Your task:
Reproduce the entries below character for character.

Data provided:

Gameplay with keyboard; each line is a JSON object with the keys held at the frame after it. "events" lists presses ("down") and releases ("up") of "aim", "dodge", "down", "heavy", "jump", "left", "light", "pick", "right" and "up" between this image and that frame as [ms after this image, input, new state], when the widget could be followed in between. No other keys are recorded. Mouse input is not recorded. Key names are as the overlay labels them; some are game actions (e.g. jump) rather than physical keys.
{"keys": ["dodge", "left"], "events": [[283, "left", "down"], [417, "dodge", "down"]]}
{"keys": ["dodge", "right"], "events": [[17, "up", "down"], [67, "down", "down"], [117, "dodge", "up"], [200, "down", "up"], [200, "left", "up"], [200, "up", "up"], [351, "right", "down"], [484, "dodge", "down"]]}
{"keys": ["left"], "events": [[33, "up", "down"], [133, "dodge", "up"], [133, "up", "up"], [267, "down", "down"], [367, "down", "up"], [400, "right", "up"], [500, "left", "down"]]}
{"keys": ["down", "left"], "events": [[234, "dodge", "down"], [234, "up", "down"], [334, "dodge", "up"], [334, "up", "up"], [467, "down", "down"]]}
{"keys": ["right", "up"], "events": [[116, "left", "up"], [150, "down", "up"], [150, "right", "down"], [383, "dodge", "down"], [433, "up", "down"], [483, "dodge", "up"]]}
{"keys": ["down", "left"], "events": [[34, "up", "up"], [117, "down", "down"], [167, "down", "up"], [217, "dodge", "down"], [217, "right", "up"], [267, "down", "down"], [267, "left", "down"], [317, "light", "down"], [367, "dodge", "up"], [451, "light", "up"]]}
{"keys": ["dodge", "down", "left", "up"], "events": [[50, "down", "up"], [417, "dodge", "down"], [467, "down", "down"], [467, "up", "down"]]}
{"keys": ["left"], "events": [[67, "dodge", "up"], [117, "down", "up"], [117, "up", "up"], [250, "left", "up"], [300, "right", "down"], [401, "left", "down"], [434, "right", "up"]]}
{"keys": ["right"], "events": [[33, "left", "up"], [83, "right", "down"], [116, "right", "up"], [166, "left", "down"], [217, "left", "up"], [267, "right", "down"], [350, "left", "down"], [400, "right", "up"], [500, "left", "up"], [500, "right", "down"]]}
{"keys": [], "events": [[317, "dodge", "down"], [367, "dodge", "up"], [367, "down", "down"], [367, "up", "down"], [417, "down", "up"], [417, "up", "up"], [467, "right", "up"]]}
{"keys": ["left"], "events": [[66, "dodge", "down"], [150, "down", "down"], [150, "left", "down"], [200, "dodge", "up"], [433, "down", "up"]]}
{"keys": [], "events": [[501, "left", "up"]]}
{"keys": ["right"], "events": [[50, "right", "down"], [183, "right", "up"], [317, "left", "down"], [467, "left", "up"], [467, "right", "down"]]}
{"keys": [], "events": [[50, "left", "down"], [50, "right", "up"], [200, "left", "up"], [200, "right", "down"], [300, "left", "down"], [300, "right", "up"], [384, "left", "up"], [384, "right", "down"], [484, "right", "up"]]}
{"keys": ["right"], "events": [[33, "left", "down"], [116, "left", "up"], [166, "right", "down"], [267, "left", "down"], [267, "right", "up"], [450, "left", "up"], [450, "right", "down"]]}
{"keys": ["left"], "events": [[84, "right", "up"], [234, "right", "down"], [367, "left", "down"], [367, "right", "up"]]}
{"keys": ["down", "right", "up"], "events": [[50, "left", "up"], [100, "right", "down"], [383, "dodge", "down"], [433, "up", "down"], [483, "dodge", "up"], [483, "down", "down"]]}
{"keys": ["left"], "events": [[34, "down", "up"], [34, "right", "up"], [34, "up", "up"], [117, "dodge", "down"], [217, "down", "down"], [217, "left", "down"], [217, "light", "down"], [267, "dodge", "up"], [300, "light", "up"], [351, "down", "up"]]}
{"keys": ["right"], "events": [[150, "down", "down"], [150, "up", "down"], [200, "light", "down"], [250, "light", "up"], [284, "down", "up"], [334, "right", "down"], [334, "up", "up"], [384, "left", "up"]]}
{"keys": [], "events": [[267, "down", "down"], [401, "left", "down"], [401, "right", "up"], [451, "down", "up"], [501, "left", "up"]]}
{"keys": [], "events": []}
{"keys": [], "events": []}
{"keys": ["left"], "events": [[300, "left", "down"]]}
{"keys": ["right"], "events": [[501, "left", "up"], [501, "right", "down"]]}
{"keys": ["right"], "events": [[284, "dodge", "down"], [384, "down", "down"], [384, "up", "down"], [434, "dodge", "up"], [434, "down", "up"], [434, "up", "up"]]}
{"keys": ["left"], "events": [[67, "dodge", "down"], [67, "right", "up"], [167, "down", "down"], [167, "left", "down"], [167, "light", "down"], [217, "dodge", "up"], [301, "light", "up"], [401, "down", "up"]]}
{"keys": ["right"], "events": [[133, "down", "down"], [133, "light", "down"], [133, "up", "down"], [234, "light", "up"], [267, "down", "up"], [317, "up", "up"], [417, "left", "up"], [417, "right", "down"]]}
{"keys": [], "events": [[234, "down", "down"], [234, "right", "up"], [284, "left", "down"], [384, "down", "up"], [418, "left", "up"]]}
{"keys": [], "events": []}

Answer area:
Gameplay with keyboard; each line is a JSON object with the keys held at the frame after it. "events" lists presses ("down") and releases ("up") of "aim", "dodge", "down", "heavy", "jump", "left", "light", "pick", "right" and "up" between this image and that frame as [ms after this image, input, new state], when the widget could be followed in between. No other keys are recorded. Mouse input is not recorded. Key names are as the overlay labels them; some are game actions (e.g. jump) rather than physical keys.
{"keys": ["dodge", "left"], "events": [[283, "left", "down"], [417, "dodge", "down"]]}
{"keys": ["dodge", "right"], "events": [[17, "up", "down"], [67, "down", "down"], [117, "dodge", "up"], [200, "down", "up"], [200, "left", "up"], [200, "up", "up"], [351, "right", "down"], [484, "dodge", "down"]]}
{"keys": ["left"], "events": [[33, "up", "down"], [133, "dodge", "up"], [133, "up", "up"], [267, "down", "down"], [367, "down", "up"], [400, "right", "up"], [500, "left", "down"]]}
{"keys": ["down", "left"], "events": [[234, "dodge", "down"], [234, "up", "down"], [334, "dodge", "up"], [334, "up", "up"], [467, "down", "down"]]}
{"keys": ["right", "up"], "events": [[116, "left", "up"], [150, "down", "up"], [150, "right", "down"], [383, "dodge", "down"], [433, "up", "down"], [483, "dodge", "up"]]}
{"keys": ["down", "left"], "events": [[34, "up", "up"], [117, "down", "down"], [167, "down", "up"], [217, "dodge", "down"], [217, "right", "up"], [267, "down", "down"], [267, "left", "down"], [317, "light", "down"], [367, "dodge", "up"], [451, "light", "up"]]}
{"keys": ["dodge", "down", "left", "up"], "events": [[50, "down", "up"], [417, "dodge", "down"], [467, "down", "down"], [467, "up", "down"]]}
{"keys": ["left"], "events": [[67, "dodge", "up"], [117, "down", "up"], [117, "up", "up"], [250, "left", "up"], [300, "right", "down"], [401, "left", "down"], [434, "right", "up"]]}
{"keys": ["right"], "events": [[33, "left", "up"], [83, "right", "down"], [116, "right", "up"], [166, "left", "down"], [217, "left", "up"], [267, "right", "down"], [350, "left", "down"], [400, "right", "up"], [500, "left", "up"], [500, "right", "down"]]}
{"keys": [], "events": [[317, "dodge", "down"], [367, "dodge", "up"], [367, "down", "down"], [367, "up", "down"], [417, "down", "up"], [417, "up", "up"], [467, "right", "up"]]}
{"keys": ["left"], "events": [[66, "dodge", "down"], [150, "down", "down"], [150, "left", "down"], [200, "dodge", "up"], [433, "down", "up"]]}
{"keys": [], "events": [[501, "left", "up"]]}
{"keys": ["right"], "events": [[50, "right", "down"], [183, "right", "up"], [317, "left", "down"], [467, "left", "up"], [467, "right", "down"]]}
{"keys": [], "events": [[50, "left", "down"], [50, "right", "up"], [200, "left", "up"], [200, "right", "down"], [300, "left", "down"], [300, "right", "up"], [384, "left", "up"], [384, "right", "down"], [484, "right", "up"]]}
{"keys": ["right"], "events": [[33, "left", "down"], [116, "left", "up"], [166, "right", "down"], [267, "left", "down"], [267, "right", "up"], [450, "left", "up"], [450, "right", "down"]]}
{"keys": ["left"], "events": [[84, "right", "up"], [234, "right", "down"], [367, "left", "down"], [367, "right", "up"]]}
{"keys": ["down", "right", "up"], "events": [[50, "left", "up"], [100, "right", "down"], [383, "dodge", "down"], [433, "up", "down"], [483, "dodge", "up"], [483, "down", "down"]]}
{"keys": ["left"], "events": [[34, "down", "up"], [34, "right", "up"], [34, "up", "up"], [117, "dodge", "down"], [217, "down", "down"], [217, "left", "down"], [217, "light", "down"], [267, "dodge", "up"], [300, "light", "up"], [351, "down", "up"]]}
{"keys": ["right"], "events": [[150, "down", "down"], [150, "up", "down"], [200, "light", "down"], [250, "light", "up"], [284, "down", "up"], [334, "right", "down"], [334, "up", "up"], [384, "left", "up"]]}
{"keys": [], "events": [[267, "down", "down"], [401, "left", "down"], [401, "right", "up"], [451, "down", "up"], [501, "left", "up"]]}
{"keys": [], "events": []}
{"keys": [], "events": []}
{"keys": ["left"], "events": [[300, "left", "down"]]}
{"keys": ["right"], "events": [[501, "left", "up"], [501, "right", "down"]]}
{"keys": ["right"], "events": [[284, "dodge", "down"], [384, "down", "down"], [384, "up", "down"], [434, "dodge", "up"], [434, "down", "up"], [434, "up", "up"]]}
{"keys": ["left"], "events": [[67, "dodge", "down"], [67, "right", "up"], [167, "down", "down"], [167, "left", "down"], [167, "light", "down"], [217, "dodge", "up"], [301, "light", "up"], [401, "down", "up"]]}
{"keys": ["right"], "events": [[133, "down", "down"], [133, "light", "down"], [133, "up", "down"], [234, "light", "up"], [267, "down", "up"], [317, "up", "up"], [417, "left", "up"], [417, "right", "down"]]}
{"keys": [], "events": [[234, "down", "down"], [234, "right", "up"], [284, "left", "down"], [384, "down", "up"], [418, "left", "up"]]}
{"keys": [], "events": []}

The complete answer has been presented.